Doomed to consume

The country we live in was founded on capitalism, which is an economic system characterized by private or corporate ownership of capital goods, according to the Merriam-Webster Dictionary.

The problem with most people today is that they fall into consumerism. The dictionary also defines consumerism as the theory that an increasing consumption of goods is economically desirable.

This has played a major role in today’s society. Think about this: what is the difference between a Bentley and a Honda? Some would say a Bentley is more stylish, “boss” or expensive and that a Honda is more basic and cheaper. However, the purpose of a car is to get from point A to point B.

Not long ago, Apple released the latest version of the iPhone – the iPhone 5. The only major difference between the iPhone 4S and the iPhone 5 is a few more applications that you are not going to use. And if you do use them, they will distract you from being productive. This applies to other material items such as clothing, jewelry and shoes.
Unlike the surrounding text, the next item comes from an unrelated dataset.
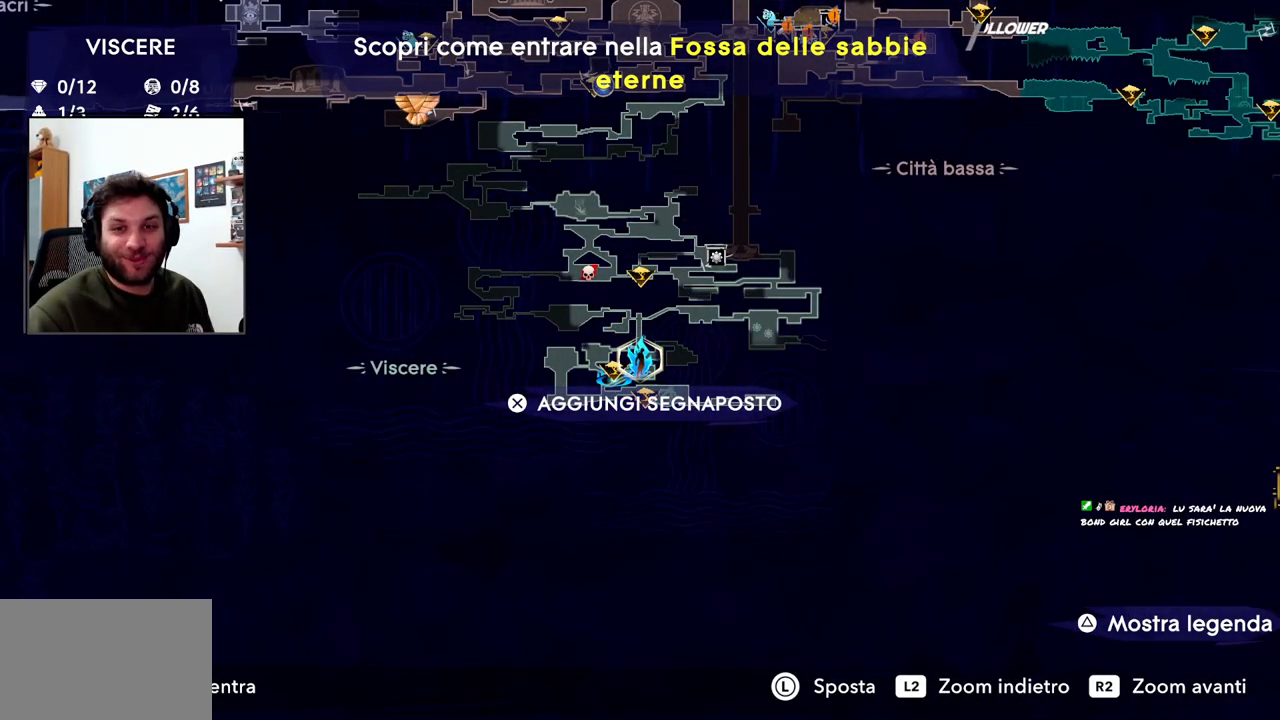
{"dt_ms": 500, "buttons": [], "left_stick": "center", "right_stick": "center", "events": [[250, "left_stick", "right"], [500, "left_stick", "center"]]}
During winter break, I met an Indian student who came to the U.S. for school. Out of curiosity, I asked him how he enjoyed America so far. His response was that it was extremely different. An example he gave was that he had only three pairs of shoes, but his roommates had more than 12.

He did not understand the importance of having so many shoes. We live in a society where people wait in lines for Jordans and are even robbed and killed for them. And for what purpose? Social status, wanting to fit in, being stylish, being better and having more than the next person.

We are unknowingly influenced by society, entertainment and celebrities to become slaves to consumerism. Most people will not feel accomplished in life unless they have a 10-bedroom house, a pool, a lake and seven luxury cars with seven different car garages.

Most people are not happy with their accomplishments until they have something to show for it, which means working or going broke just to buy a new item that will possibly release a newer version six months later.

I recently visited a high school where a speaker said, “A person with no wisdom buys what he wants and begs for what he needs.”

Swag is not based on what one has but on one’s state of mind and self-confidence. We are not defined by what we have.

I hope this influences you all to spend your income tax dollars, scholarship, fellowship or financial aid dollars responsibly on necessities instead of senseless items. There is nothing wrong with treating yourself. But seriously, do you need an iPhone, iPad and a Macbook?